Themenschwerpunkte in der Lehre/Forschung: Beratungspsychologie und Beratungsforschung; Verstehensmethodik, Systemische und psychodynamische Beratung,Therapie, Supervision und angrenzende Praxisfelder; interdisziplinäre Kontexte, professionelle und gesellschaftliche Entwicklung pädagogisch-therapeutischer Handlungsfelder.

seit 1973 bis heute Lehrtätigkeit an der Schule für Ergotherapie, Ausbildungszentrum am Klinikum Frankfurt-Höchst, Fächer Pädagigik/Pädagogische Psychologie, Soziologie, speziell Medizinsoziologie, Ethik.

Universitärer Werdegang:

01. Juli 1999 Antrittsvorlesung zum Thema "Psychotherapeutische Beratung: Auftrag und Profession".

Juli 1999 Berufung zum Privatdozenten am selben Fachbereich.

Mai 1999 Habilitation (u.a. bei Prof. Dr. Manfred Clemenz) an der Goethe-Universität, Fachbereich Gesellschaftswissenschaften, Institut für Soziologie und Sozialpsychologie mit dem Schwerpunkt empirische Bildungsforschung.  Erteilung der Lehrbefugnis für das Fach Soziologie mit dem Schwerpunkt Sozialpsychologie.

Februar 1979 Promotion zum Dr. phil. (bei Prof. Dr. Alfred Lorenzer), Goethe-Universität Frankfurt, Fachbereich Gesellschaftswissenschaften.

1970 bis 1975 Studium der Soziologie mit den Nebenfächern Psychologie, speziell Psychoanalyse, Pädagogik und Politik an der J. W. Goethe-Universität Frankfurt am Main, 1975 Diplomprüfung.

Weiteres:

1996 bis 2000 Mitherausgeber der Zeitschrift "System Familie" im Springer Verlag, im Schwerpunkt zuständig für Themen aus Bereich der Psychotherapeutischen Beratung, angrenzenden wissenschaftlichen Disziplinen sowie berufspolitische Fragen.

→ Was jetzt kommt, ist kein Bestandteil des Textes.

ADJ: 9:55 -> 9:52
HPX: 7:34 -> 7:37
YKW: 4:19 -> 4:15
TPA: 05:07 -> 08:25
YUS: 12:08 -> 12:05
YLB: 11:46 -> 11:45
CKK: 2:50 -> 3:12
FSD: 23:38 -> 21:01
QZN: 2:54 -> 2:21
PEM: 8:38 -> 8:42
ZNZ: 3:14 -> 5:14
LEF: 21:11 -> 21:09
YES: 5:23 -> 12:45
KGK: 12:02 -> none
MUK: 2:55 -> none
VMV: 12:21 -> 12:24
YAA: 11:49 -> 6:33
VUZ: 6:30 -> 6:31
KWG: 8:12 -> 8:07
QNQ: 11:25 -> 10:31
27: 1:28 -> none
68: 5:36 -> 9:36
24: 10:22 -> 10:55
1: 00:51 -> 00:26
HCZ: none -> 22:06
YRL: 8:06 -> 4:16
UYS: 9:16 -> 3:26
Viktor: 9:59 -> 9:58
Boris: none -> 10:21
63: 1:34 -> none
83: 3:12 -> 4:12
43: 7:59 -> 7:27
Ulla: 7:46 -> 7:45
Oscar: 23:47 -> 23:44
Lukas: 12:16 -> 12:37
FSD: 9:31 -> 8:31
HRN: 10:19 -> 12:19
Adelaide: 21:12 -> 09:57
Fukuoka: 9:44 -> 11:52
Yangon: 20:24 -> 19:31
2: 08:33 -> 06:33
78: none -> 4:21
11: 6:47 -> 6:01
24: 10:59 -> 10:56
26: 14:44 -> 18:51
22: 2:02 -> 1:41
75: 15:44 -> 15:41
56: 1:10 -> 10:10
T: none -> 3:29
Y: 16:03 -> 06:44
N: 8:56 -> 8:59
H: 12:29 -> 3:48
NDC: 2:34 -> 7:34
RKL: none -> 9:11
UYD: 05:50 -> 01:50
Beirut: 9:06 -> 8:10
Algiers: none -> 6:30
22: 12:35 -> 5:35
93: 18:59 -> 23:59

1991 Gutachter des Ministers für Arbeit, Gesundheit und Soziales des Landes Nordrhein-Westfalen zu den "Regeln fachlichen Könnens in der psychosozialen Beratung".

 ♦ Fortbildungstätigkeit an zahlreichen Institutionen, Vortragstätigkeit auf Kongressen, Fachtagungen und Kolloquien. ♦ Leitende Mitarbeit am Forschungsprojekt "Psychotherapeutische Beratung im kirchlichen Auftrag"  (1993 bis 1997), einer empirisch-qualitativen Studie zu Strukturen, Organisation und Professionalität psychotherapeutischer Praxis im Kontext Kirche; Projektpartner: Friedrich-Schiller-Universität Jena (Prof. Dr. Bruno Hildenbrand), finanzielle Förderung durch die Alfried Krupp von Bohlen und Halbach-Stiftung. ♦ Interinstitutionelle und fachliche Projektentwicklung "Beratungsarbeit im Feld Hocheskalation", in sog. Zwangskontexten, in Kooperation mit Einrichtungen der Jugendhilfe der Stadt Frankfurt, dem Familiengericht sowie der Caritas. ♦ Forschung und Theoriebildung im Bereich "Hocheskalation und häusliche Gewalt", Fortbildungsarbeit in diesem Themenfeld u.a. bei der Hessischen Justizakademie. ♦ Lehrsupervisor der Gesellschaft für wissenschaftliche Gesprächspsychotherapie. ♦ Ausbildungstätigkeit in weiteren Gesundheitsberufen (Kranken- und  Altenpflege, Kinderkrankenpflege). ♦ Freie Mitarbeit bei der Pro Familia im Bereich Jugend- und Sexualberatung.